Toxic metals detected in popular store-bought beverages, study reveals

A recent study conducted by Tulane University has raised alarming concerns about the presence of toxic metals in commonly consumed beverages like sodas, fruit juices, plant-based milks, and teas.    

The investigation revealed traces of harmful metals such as arsenic and cadmium in all 60 store-bought drinks examined, with five beverages containing 'dangerous levels' of these toxins.    

According to Dr. Tewodros Godebo, lead author of the study, there is a surprising lack of studies examining toxic elements in soft drinks in the United States. This study underscores the urgent need for more research in this area. He significantly advised against excessive consumption of mixed-fruit juices or plant-based milks by infants and young children, given the well-documented harmful effects of arsenic, lead, and cadmium on internal organs and cognitive development, especially during early brain development.    

The study, which was published in the Journal of Food Composition and Analysis, investigated 60 products, including 21 sodas and other artificial drinks, 19 mixed fruit juices, 10 plant-based milks, 6 natural fruit juices, and 4 tea products.    

Researchers analyzed the samples to identify the presence of 25 metals, encompassing lead, potassium, and uranium, among others. Alarming levels of toxic metals were found in a fruit juice, a mixed juice, a plant-based milk, a soda, and a tea, surpassing the acceptable limits for drinking water set by government regulators.    

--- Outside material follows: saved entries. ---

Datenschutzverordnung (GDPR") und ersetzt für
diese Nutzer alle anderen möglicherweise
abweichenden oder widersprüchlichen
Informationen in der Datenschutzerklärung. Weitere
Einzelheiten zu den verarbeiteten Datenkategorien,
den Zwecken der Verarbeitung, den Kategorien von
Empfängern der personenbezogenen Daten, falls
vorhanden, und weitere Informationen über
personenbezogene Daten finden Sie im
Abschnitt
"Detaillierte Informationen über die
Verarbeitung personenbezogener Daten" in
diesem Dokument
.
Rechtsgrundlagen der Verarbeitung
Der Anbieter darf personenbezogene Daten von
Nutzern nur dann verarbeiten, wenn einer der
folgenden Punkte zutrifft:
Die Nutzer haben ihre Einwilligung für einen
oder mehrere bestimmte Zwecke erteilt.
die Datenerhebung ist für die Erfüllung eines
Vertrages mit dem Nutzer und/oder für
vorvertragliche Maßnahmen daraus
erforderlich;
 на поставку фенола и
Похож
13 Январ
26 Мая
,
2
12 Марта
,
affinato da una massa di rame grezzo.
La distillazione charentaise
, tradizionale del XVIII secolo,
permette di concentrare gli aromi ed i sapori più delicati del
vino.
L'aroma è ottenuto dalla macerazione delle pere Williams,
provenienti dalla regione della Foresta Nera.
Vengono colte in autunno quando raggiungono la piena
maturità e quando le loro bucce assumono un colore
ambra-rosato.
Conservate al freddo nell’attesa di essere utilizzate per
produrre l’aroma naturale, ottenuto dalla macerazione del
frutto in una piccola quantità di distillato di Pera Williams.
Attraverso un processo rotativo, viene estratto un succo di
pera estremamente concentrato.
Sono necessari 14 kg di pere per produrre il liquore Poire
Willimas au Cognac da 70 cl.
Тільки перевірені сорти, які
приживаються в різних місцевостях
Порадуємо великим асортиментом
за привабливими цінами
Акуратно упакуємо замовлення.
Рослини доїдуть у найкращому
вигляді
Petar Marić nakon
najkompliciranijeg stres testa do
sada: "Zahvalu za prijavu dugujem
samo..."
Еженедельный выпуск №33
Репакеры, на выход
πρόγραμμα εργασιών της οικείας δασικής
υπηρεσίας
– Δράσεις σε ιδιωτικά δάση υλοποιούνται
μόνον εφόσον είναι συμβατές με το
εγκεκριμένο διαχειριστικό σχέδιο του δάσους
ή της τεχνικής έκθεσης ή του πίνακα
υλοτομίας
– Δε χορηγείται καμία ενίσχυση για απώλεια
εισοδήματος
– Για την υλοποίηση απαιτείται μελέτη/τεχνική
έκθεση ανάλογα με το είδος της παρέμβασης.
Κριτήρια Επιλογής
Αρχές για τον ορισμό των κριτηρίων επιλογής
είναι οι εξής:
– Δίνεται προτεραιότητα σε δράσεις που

Chronic exposure to these chemicals carries significant health risks. Arsenic, for instance, is associated with damage to the eyes, skin, liver, kidneys, and lungs and can lead to cancer or loss of eyesight over time. Cadmium can cause damage to the lungs, kidneys, and skeleton, potentially leading to cancer, organ failure, and brittle bones. Other chemicals like boron, manganese, and nickel are known to harm the liver, kidney, and other organs.    

However, the authors reminded the public not to panic, emphasizing the principle of toxicity (where it's the dosage that often makes the difference). Nonetheless, this discovery indeed calls for further research and regular monitoring of these elements in beverages.